Jo Ann Fenters, Hasty’s mother and a bladder cancer survivor, nominated Hasty for the award. She cited among Hasty’s accomplishments: lobbying efforts with the Tennessee Breast Cancer Coalition; volunteering for the Vanderbilt Children’s Hospital Miracle Network Telethon; participation in the Robertson County Relay for Life; speaking to community groups about the importance of early detection; and serving as a spokesperson for Camp Bluebird, a local camp for cancer survivors.

She also noted Hasty’s songwriting talents, which she has used to create songs of survival and encouragement, including “Bluebird,” a theme song for the camp of the same name, and “Something Good.”

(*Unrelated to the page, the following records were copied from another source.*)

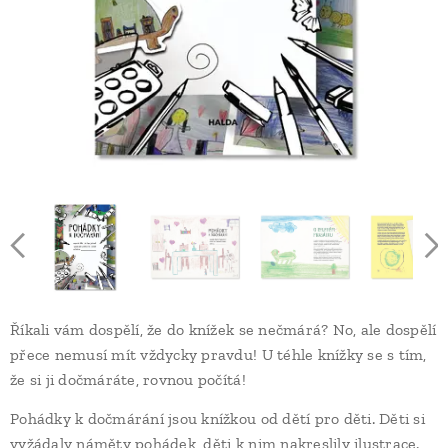
Říkali vám dospělí, že do knížek se nečmárá? No, ale dospělí
přece nemusí mít vždycky pravdu! U téhle knížky se s tím,
že si ji dočmáráte, rovnou počítá!
Pohádky k dočmárání jsou knížkou od dětí pro děti. Děti si
vyžádaly náměty pohádek, děti k nim nakreslily ilustrace.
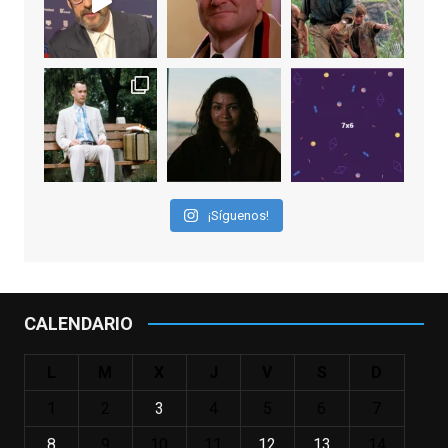
EnClave de Cine
2 weeks ago
"El adulto divertido y juguetón que todos
los niños querríamos tener en nuestras
familias, el carroza cachondo mental con el
que los adolescentes desearíamos tomar
nuestras primeras cañas". Así despedíamos
a Robin Williams en agosto de 2014, tras su
¡Síguenos!
trágica muerte. Hoy el actor
estadounidense, leyenda por sus papeles
en
#ElClubdelosPoetasMuertos
,
#SeñoraDoubtfire
o
CALENDARIO
#ElIndomableWillHunting
e
...
See More
L
M
X
J
V
S
D
IN MEMORIAM ROBIN WILLIAMS
(1951-2014)
1
2
3
4
5
6
7
enclavedecine.com
Puede que sus últimos años no hiciesen
8
9
10
11
12
13
14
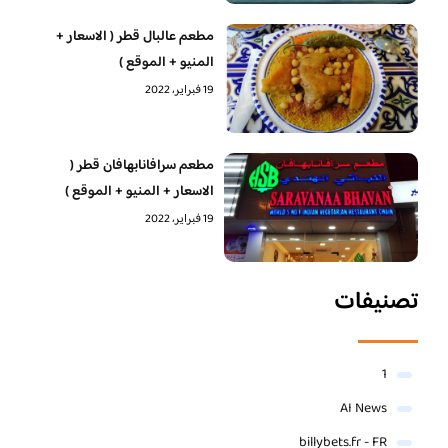
مطعم عالبال قطر ( الاسعار +
المنيو + الموقع )
19 فبراير، 2022
مطعم سرافانابهافان قطر (
الاسعار + المنيو + الموقع )
19 فبراير، 2022
تصنيفات
1
AI News
billybets.fr - FR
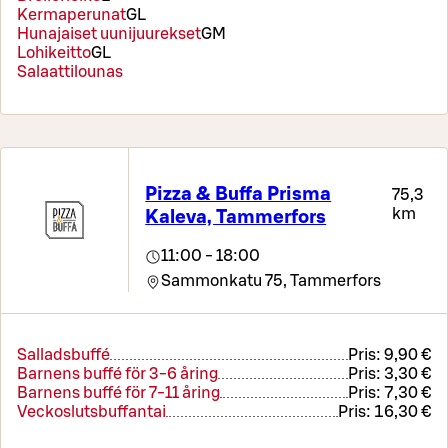
Kermaperunat
G
L
Hunajaiset uunijuurekset
G
M
Lohikeitto
G
L
Salaattilounas
Pizza & Buffa Prisma
75,3
km
Kaleva, Tammerfors
11:00 - 18:00
Sammonkatu 75,
Tammerfors
Salladsbuffé
Pris:
9,90 €
Barnens buffé för 3-6 åring
Pris:
3,30 €
Barnens buffé för 7-11 åring
Pris:
7,30 €
Veckoslutsbuffantai
Pris:
16,30 €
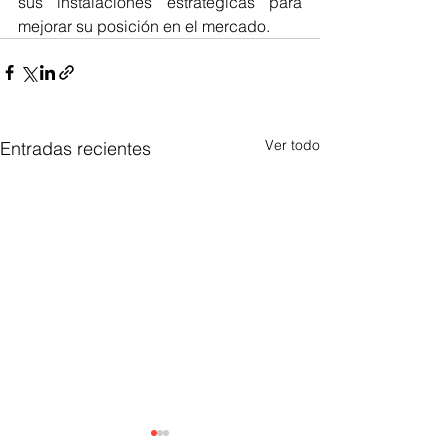
sus instalaciones estratégicas para 
mejorar su posición en el mercado.
Ver todo
Entradas recientes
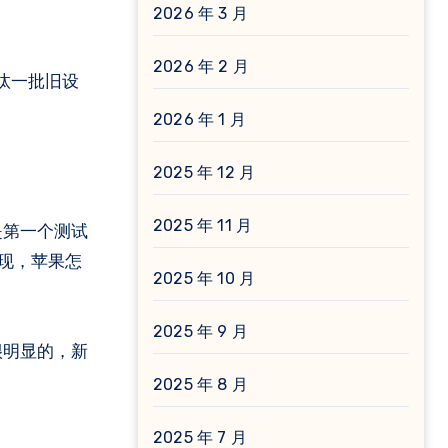
2026 年 3 月
2026 年 2 月
淘汰一批旧设
2026 年 1 月
2025 年 12 月
2025 年 11 月
不是第一个测试
再现，苹果怎
2025 年 10 月
2025 年 9 月
很明显的，新
2025 年 8 月
2025 年 7 月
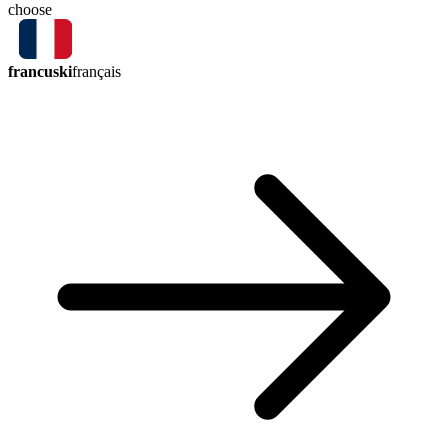
choose
francuski
français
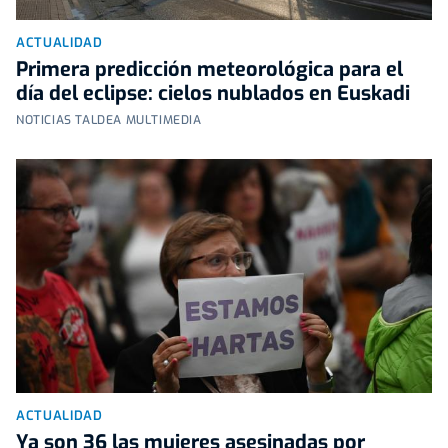
ACTUALIDAD
Primera predicción meteorológica para el
día del eclipse: cielos nublados en Euskadi
NOTICIAS TALDEA MULTIMEDIA
ACTUALIDAD
Ya son 36 las mujeres asesinadas por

“She is a walking, talking, working, singing billboard for cancer survival,” Fenters wrote. “You need only to meet her once to know there is hope.”

After the award presentation, survivors took turns using a cordless microphone to announce their names, their hometown and how many years they have survived cancer. Some came from as far away as Bowling Green, Ky., and Chattanooga, Tenn., to share in the celebration. Length of survival ranged from a few months to longer than 30 years.

In addition to Vanderbilt-Ingram, sponsors included Baptist Hospital, Sarah Cannon Cancer Center, St. Thomas Hospital, the American Cancer Society, Candlelighters, the After Breast Cancer Program of the Cool Springs YMCA, Gilda’s Club Nashville, Leukemia and Lymphoma Society, T.J. Martell Foundation, Meharry Medical College, Matthew Walker Healthcare Center, Minnie Pearl Cancer Foundation, National Black Leadership Initiative on Cancer, Oncology Nursing Society-Middle Tennessee Chapter, Susan G. Komen Foundation, The Tennessean, the Tennessee Breast Cancer Coalition and the Yul Brynner Head and Neck Cancer Foundation.